By integrating wearables, monitoring and notification technology with secure communication to clinical systems, expert advice and support can be provided on a timely basis to the patient.
 
“The high level of direct engagement helps clinicians obtain a more holistic view of how epilepsy affects an individual, as well as a better understanding of the nature of their seizures and impact of treatment,” said Page, who added that by bridging a care and communications divide, MyCareCentric Epilepsy supported the design of new models of care for the patient.
 
“The ability to respond rapidly to changes in seizure frequency and potential medication side-effects means patients may become seizure-free sooner and with fewer visits to the hospital or GP surgery,” said Page. “For example, the automatic notification of patients with epilepsy being admitted to the hospital, either with seizures or unrelated problems, has allowed our epilepsy care teams to proactively advise the admitting team. In a number of cases, this has significantly reduced the length of stay for those patients as well as provided an opportunity to improve their seizure control.”
 
Patient Sean Hamilton explained that he wanted to sign up for MyCareCentric Epilepsy as soon as he heard about it.
 
“The one key thing for me is about being able to have a safety net and a support system so I can actually regain my independence,” he said. “What tends to happen now, particularly if I am out on my own, is that I end up back in an ambulance or in A&E. I hope to get better control of my seizures and ideally to get the life back that I used to have.”
 
Ian Denley, director of Graphnet and its associate company Shearwater Systems, added: “A shared care record system like CareCentric is the basic building block of information sharing.
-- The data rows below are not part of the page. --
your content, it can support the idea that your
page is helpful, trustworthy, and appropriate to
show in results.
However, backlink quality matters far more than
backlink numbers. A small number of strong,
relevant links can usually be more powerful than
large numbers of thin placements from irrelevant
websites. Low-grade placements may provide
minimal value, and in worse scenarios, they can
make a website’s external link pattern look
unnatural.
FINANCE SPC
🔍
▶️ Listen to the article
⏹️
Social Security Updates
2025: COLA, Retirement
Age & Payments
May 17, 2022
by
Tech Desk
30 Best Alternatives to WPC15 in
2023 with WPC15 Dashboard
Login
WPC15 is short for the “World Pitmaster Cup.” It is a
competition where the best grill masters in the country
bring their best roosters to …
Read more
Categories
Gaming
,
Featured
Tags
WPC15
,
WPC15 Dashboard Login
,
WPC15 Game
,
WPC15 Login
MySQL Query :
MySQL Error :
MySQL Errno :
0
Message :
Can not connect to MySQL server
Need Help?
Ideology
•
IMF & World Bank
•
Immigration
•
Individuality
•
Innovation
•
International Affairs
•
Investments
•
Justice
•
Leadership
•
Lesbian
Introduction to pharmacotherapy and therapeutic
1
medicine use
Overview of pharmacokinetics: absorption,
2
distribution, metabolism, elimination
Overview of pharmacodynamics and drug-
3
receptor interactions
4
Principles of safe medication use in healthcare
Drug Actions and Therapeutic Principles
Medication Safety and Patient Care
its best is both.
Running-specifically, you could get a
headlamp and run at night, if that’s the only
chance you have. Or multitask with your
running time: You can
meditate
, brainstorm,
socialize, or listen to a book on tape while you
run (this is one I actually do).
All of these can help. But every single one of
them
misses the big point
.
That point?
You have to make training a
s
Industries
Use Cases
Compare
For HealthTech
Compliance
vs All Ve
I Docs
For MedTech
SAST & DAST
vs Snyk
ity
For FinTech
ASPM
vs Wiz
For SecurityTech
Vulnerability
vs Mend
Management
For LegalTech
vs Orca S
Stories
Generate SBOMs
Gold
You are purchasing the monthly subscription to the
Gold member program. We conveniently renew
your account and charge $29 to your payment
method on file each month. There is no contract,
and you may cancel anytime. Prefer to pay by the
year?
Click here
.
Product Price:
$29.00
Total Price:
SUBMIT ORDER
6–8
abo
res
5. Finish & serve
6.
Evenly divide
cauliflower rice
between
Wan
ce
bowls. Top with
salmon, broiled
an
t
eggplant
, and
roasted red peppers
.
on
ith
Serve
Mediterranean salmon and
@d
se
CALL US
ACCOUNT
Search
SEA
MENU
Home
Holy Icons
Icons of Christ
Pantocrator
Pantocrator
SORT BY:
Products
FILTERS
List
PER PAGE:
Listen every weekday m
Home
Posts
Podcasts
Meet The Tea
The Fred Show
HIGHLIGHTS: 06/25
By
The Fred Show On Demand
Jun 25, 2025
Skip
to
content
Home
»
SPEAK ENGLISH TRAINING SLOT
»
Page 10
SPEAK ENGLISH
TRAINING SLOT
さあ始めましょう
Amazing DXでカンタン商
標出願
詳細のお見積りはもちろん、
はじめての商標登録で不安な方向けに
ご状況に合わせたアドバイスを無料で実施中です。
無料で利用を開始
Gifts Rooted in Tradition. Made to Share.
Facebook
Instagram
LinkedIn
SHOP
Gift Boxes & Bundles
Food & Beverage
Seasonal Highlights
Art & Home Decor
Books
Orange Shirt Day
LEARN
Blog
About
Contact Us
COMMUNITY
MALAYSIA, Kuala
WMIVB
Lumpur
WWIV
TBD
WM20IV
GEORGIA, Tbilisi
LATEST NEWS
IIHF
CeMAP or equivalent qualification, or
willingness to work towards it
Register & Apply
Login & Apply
We are now moving into the really radical and exciting phase of building on this shared information and changing the whole nature of care provision. In this case, we combine intense patient engagement with different ways of working among the community nursing staff and the hospital staff, and in a way which will ultimately help patients look after themselves.”
 
Denley added that this was the first in a whole series of apps providing new models of care for the treatment of long-term conditions that Graphnet will be bringing to market.
 
The Epilepsy Care Alliance has used a number of Microsoft applications including Microsoft Band and Azure. Suzy Foster, Microsoft’s health and life sciences director, said: “This pioneering project has the potential to redefine the delivery of epilepsy care. It is so exciting to see how the latest developments in technology are being used to improve individuals’ treatment and quality of life. We are looking forward to the next phase, where our partners use their technology and market presence to roll out applications for other conditions and disease groups.”